• _Document passage_:
☆ ☆ ☆

The paper "Improving LLM Agents with Reinforcement Learning on Cryptographic CTF Challenges" (2506.02048) introduces a methodology to enhance LLM agents through the application of Reinforcement Learning (RL) on cryptographic Capture The Flag (CTF) challenges. The authors present Random-Crypto, a procedurally generated CTF dataset, which serves as an ideal RL testbed for cryptographic reasoning. The dataset is designed to accommodate structured multi-step inference, precise validation, and reliance on computational tools. The approach leverages the Group Relative Policy Optimization (GRPO) algorithm to fine-tune a Python tool-augmented Llama-3.1-8B model, achieving notable improvements in generalization across cryptographic and non-cryptographic tasks.

Methodology

Random-Crypto Dataset

Random-Crypto encompasses a diverse set of over 5,000 cryptographic challenges derived from 50 algorithmic families. These procedurally generated tasks provide an abundant source of training data, enabling LLM agents to improve their cryptographic reasoning abilities. Each challenge instantiates a multi-stage process, selecting a cryptographic subtype, randomizing parameters, and embedding a narrative generated by an LLM. The dataset ensures verifiable outcomes, making it an effective tool for RL-based training, particularly in encouraging agents to develop multi-step logical inference competencies.

Reinforcement Learning Approach

The paper employs GRPO to adapt the Llama-3.1-8B model within a secure Python execution environment. This methodology notably increases the model's Pass@8 metric on novel tasks from 0.35 to 0.88. The approach supports structured, tool-augmented problem solving using a flexible interface for algorithmic interaction. GRPO operates by rewarding models for correct solutions and efficient decision-making processes, fostering improvements in reasoning capabilities and tool-use efficiency across a range of cryptographic challenges.

Figure 1: Reward gained during training. The bright lines mark the average, while the shaded lines mark the actual data points. One data point shows the average of all rewards given out in a training step to all benchmarks.

Results

The Random-Crypto dataset yields significant performance gains across evaluated benchmarks, with RL-fine-tuned models outperforming baseline configurations. The trained agent demonstrates notable Pass@8 improvements, and the gains extend to external datasets like picoCTF and AICrypto MCQ. This generalization signals the robustness of strategies acquired through RL, underscoring the potential for cross-domain applicability of the skills learned.

☆ ☆ ☆

• _Work order 1_:
According to the paper summary, from how many algorithmic families are the Random-Crypto challenges derived?
• _Work order 2_:
Please say whether each statement agrees with the paper summary, answering yes or no and quoting the deciding words: (a) GRPO raised the Llama-3.1-8B model's Pass@8 on novel tasks from 0.35 to 0.88. (b) Random-Crypto contains fewer than 1,000 challenges. (c) In Figure 1, the shaded lines mark the average reward.

• _Items in a dataset_:
☆ ☆ ☆

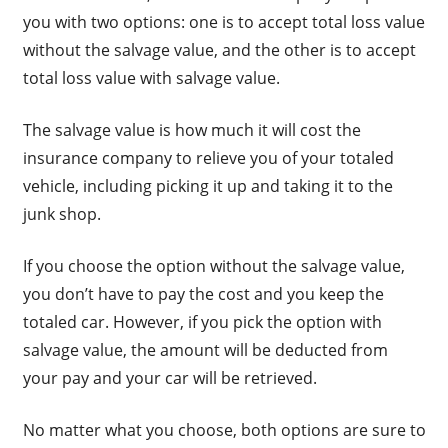
you with two options: one is to accept total loss value
without the salvage value, and the other is to accept
total loss value with salvage value.
The salvage value is how much it will cost the
insurance company to relieve you of your totaled
vehicle, including picking it up and taking it to the
junk shop.
If you choose the option without the salvage value,
you don’t have to pay the cost and you keep the
totaled car. However, if you pick the option with
salvage value, the amount will be deducted from
your pay and your car will be retrieved.
No matter what you choose, both options are sure to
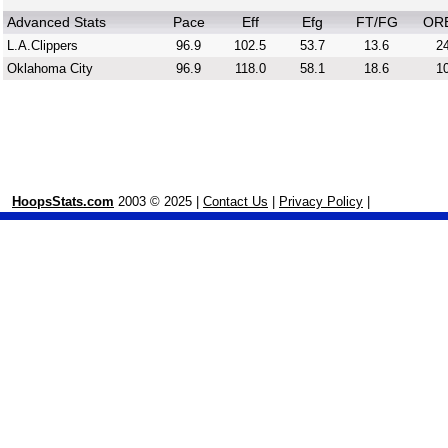
Advanced Stats
Pace
Eff
Efg
FT/FG
OR
L.A.Clippers
96.9
102.5
53.7
13.6
24
Oklahoma City
96.9
118.0
58.1
18.6
10
HoopsStats.com
2003 © 2025 |
Contact Us
|
Privacy Policy
|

☆ ☆ ☆

• _Result 1_:
50 algorithmic families.

• _Result 2_:
(a) Yes: "notably increases the model's Pass@8 metric on novel tasks from 0.35 to 0.88"
(b) No: "a diverse set of over 5,000 cryptographic challenges"
(c) No: "The bright lines mark the average, while the shaded lines mark the actual data points."